Collected data
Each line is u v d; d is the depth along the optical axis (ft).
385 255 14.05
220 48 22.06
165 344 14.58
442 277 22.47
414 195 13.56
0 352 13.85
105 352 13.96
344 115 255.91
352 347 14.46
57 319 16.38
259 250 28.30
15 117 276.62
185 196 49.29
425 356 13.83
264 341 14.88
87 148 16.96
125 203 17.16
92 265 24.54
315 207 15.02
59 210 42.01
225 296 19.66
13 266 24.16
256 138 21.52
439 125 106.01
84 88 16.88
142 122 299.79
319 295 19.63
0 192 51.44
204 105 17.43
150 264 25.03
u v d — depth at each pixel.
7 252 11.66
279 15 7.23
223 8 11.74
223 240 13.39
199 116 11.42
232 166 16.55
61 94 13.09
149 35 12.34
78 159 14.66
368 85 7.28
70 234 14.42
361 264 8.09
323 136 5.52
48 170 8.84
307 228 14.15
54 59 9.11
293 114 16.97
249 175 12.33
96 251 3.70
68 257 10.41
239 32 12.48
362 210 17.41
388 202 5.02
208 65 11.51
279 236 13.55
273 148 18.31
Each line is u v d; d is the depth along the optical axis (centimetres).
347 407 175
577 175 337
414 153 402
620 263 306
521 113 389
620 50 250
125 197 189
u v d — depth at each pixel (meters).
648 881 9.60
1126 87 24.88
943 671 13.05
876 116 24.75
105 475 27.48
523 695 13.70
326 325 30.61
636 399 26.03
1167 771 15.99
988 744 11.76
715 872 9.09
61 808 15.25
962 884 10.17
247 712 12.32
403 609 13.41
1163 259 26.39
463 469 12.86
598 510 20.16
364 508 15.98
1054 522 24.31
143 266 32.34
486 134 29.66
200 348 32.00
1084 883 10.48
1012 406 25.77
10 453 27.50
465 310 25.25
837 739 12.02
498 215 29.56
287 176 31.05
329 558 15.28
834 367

EXERCISE AIM
Emit only the final stretch of the records: the line containing "61 94 13.09" through the end, each line exactly as it stands.

FINISHED EXERCISE
61 94 13.09
149 35 12.34
78 159 14.66
368 85 7.28
70 234 14.42
361 264 8.09
323 136 5.52
48 170 8.84
307 228 14.15
54 59 9.11
293 114 16.97
249 175 12.33
96 251 3.70
68 257 10.41
239 32 12.48
362 210 17.41
388 202 5.02
208 65 11.51
279 236 13.55
273 148 18.31
Each line is u v d; d is the depth along the optical axis (centimetres).
347 407 175
577 175 337
414 153 402
620 263 306
521 113 389
620 50 250
125 197 189
u v d — depth at each pixel (meters).
648 881 9.60
1126 87 24.88
943 671 13.05
876 116 24.75
105 475 27.48
523 695 13.70
326 325 30.61
636 399 26.03
1167 771 15.99
988 744 11.76
715 872 9.09
61 808 15.25
962 884 10.17
247 712 12.32
403 609 13.41
1163 259 26.39
463 469 12.86
598 510 20.16
364 508 15.98
1054 522 24.31
143 266 32.34
486 134 29.66
200 348 32.00
1084 883 10.48
1012 406 25.77
10 453 27.50
465 310 25.25
837 739 12.02
498 215 29.56
287 176 31.05
329 558 15.28
834 367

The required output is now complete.